As autoridades europeias podem ignorar o casamento consular, ou recusar-se a registrá-lo mas, em caso de disputa judicial (separação, divórcio, guarda dos filhos, divisão do patrimônio, herança etc.), uma das partes pode invocar o casamento brasileiro, e a outra, o casamento belga. As complicações judiciais são potencialmente infindáveis, mas só quem ganha com isso são os advogados e cartórios.
Por tudo isso, o Consulado desestimula fortemente qualquer brasileiro que possua uma nacionalidade europeia ou pretenda adquiri-la a proceder ao casamento consular. No caso da nacionalidade belga, não celebramos, para não contrariar a jurisprudência local.

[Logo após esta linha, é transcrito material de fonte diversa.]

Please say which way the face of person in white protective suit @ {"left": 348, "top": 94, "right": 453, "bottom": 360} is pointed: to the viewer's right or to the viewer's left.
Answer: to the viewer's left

Caso o binacional brasileiro e europeu insista e proceda ao casamento consular, em nenhuma hipótese, sublinho, em nenhuma hipótese deverá casar-se de novo, diante da autoridade local, enquanto o casamento anterior não for dissolvido por divórcio ou falecimento do cônjuge.
O que o binacional casado no Consulado deve fazer é insistir para transcrever o casamento consular na Commune, com as datas e nomes exatos que constam da certidão de casamento brasileira. Caso isso seja negado e os mesmos noivos desejarem ter um casamento facilmente reconhecível pelas autoridades locais, eles deverão providenciar o divórcio no Brasil e, só depois, casarem-se de novo na Commune.
Em resumo, o melhor curso de ação para os brasileiros binacionais que pretendem se casar no Exterior é o casamento perante a autoridade local, no caso da Bélgica a Commune. E, depois, não se esqueçam de registrar no Consulado a certidão da Commune, e de transcrevê-la em Cartório no Brasil na primeira ocasião.